▶ EXCERPT PROVIDED:
Joe Reilly (Work Log)

From edegan.com
Revision as of 18:43, 2 August 2017 by Jreilly (talk | contribs)
Jump to navigation Jump to search

Joe Reilly Work Logs (log page)

2017-06-20: Joined the center! Wrote my page. Started on Collecting SBIR Data. Finished collecting SBIR Data; saved in bulk(D:)--> McNair-->Projects-->SBIR. Began researching VC funds in the file Venture Funds in E:\McNair\Projects\Houston\VCData

2017-06-21: Continued researching VC funds in the file Venture Funds in E:\McNair\Projects\Houston\VCData.

2017-06-22: Finished researching VC funds in the file Venture Funds in E:\McNair\Projects\Houston\VCData. Began grouping.

2017-06-23: Finished grouping VC funds in the file Venture Funds in E:\McNair\Projects\Houston\VCData. Researched whether based in Houston, and whether they should be considered alive.

2017-06-27: Sorted VC funds in E:\McNair\Projects\Houston\VCData; deleted non-operating ones; finalized groups. Began researching the relative size of different sectors in Houston's economy. Work saved in E:\McNair\Projects\Houston\Industries.

2017-06-28: Began adding cohorts to each new accelerator in E:\McNair\Projects\Accelerators, saving each accelerator's cohort in E:\McNair\Projects\Accelerators\Data as (acceleratorname).cohort, as a text file.

2017-06-29: Continued adding cohorts to each new accelerator in E:\McNair\Projects\Accelerators, saving each accelerator's cohort in E:\McNair\Projects\Accelerators\Data as (acceleratorname).cohort, as a text file. Searched through documents in E:\McNair\Projects\SimplerPatentData\data\extracts\applications, in the modern and vintage folders, for examples of patents of the following type: utility, plant, reissue, and design, in versions 1.5, 1.6, 4.0, 4.1, 4.2, 4.3, 4.4, and 4.5. Placed examples in the folder E:\McNair\Projects\SimplerPatentData\data\examples. As mentioned in the wiki page (and all but confirmed with regex searches of hundreds of the patent documents), we appear only to have data on utility patents, except for a few plant patents.

2017-06-30: Continued adding cohorts to each new accelerator in E:\McNair\Projects\Accelerators, saving each accelerator's cohort in E:\McNair\Projects\Accelerators\Data as (acceleratorname).cohort, either as an excel file or a text file. Added addresses to companies in E:\McNair\Projects\Houston\VCData.


2017-07-11: Continued adding addresses to companies in Venture Funds in E:\McNair\Projects\Houston\VCData. Note: The file "VC Data" is now called "Venture Funds".

2017-07-12: Added addresses/PO box locations to Venture Funds in E:\McNair\Projects\Houston\VCData to remaining VC firms. Organized list. Began organizing cohort data collected on 6/30 w/ regex to streamline searching and gathering of cohort names themselves. Compiled addresses, along with other categorized info, in an excel file called "VC firms with address, basic sector info", saved in E:\McNair\Projects\Houston\VCData. For each cohort in E:\McNair\Projects\Accelerators\Accelerator Match, added headers to the tabbed name, founder, description, etc. Continued searching for addresses of the firms with no addresses listed in "VC firms with address, basic sector info". Double-checked addresses.

▶ DATASET SECTION:

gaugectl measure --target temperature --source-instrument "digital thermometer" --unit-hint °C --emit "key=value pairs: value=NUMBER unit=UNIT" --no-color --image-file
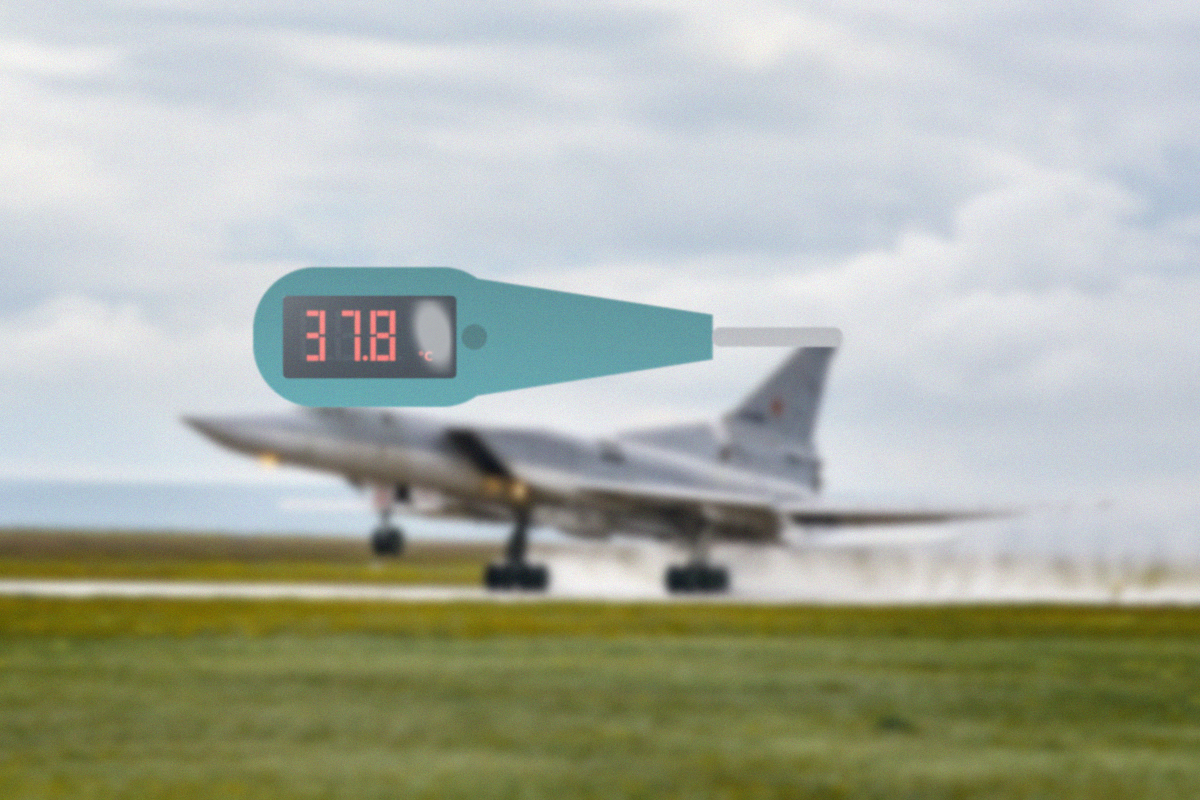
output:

▶ TASKS TO PERFORM:
#1 Say whether each statement agrees with the Joe Reilly work log. Give yes or no, and quote the words from the log that decide it. (a) The research on VC funds was finished on 2017-06-22. (b) On 2017-06-28, each accelerator's cohort was saved as an excel file. (c) The file now called "Venture Funds" used to be called "VC Data".
#2 Carry on the Joe Reilly work log from its last entry.

▶ TASK-BY-TASK OUTPUTS:
#1
(a) Yes: "2017-06-22: Finished researching VC funds"
(b) No: "as (acceleratorname).cohort, as a text file"
(c) Yes: "The file "VC Data" is now called "Venture Funds"."

#2
Note: The Houston VC data write up is on Houston_Entrepreneurship_Ecosystem_Project#VC_Funds_in_Houston

2017-07-13: Helped Diana with researching proportion of Houston's city budget allocated towards startup funding/entrepreneurship (apparently none...). Gathered info on IT and Procurement sections of Budget. Researched proportion of Houston budget allocated towards IT and Procurement. Excel and text files saved in E:\McNair\Projects\Houston\Budget. Continued researching relative sizes of industries in Houston, gathered relevant info and links in "Industry breakdown..." in E:\McNair\Projects\Houston\Industries.

2017-07-14: used data from links in "Industry breakdown by GDP..." in E:\McNair\Projects\Houston\Industries to create Excel charts of Houston employment & Gross Area Product broken down by industry. Saved charts in the same folder. Energy, health, and (for employment data) IT sectors were emphasized, in line with the goal of communicating the idea that, as substantial parts of the Houston economy, those industries will benefit from supporting local startups. Looked up example charts in the file 2017ReportV1 in E:\McNair\Projects\Houston\Houston Ecosystem Recommendations, both for ideas for future charts, and to get a idea of quantitative VC data in Houston. Fixed typos, improved incomplete keys. Cleaned the file Venture Funds in E:\McNair\Projects\Houston\VCData: added research on funds declared dead to make sure they actually are. Double checked that all firms in the master list were accounted for in the grouped list of VC firms.

2017-07-18: For the file "hubs list" in Z:\Hubs\2017\hubs_data, researched whether organizations not listed as hubs (aka shaded red) in "Hubs Data v2_16" (located in the same folder) should be considered hubs, under the definition that a hub has 1) has a coworking space, 2) provides mentorship, 3) offers coding classes/tech events for cohort companies. Whether the hub had an accelerator or was tech focused was also noted.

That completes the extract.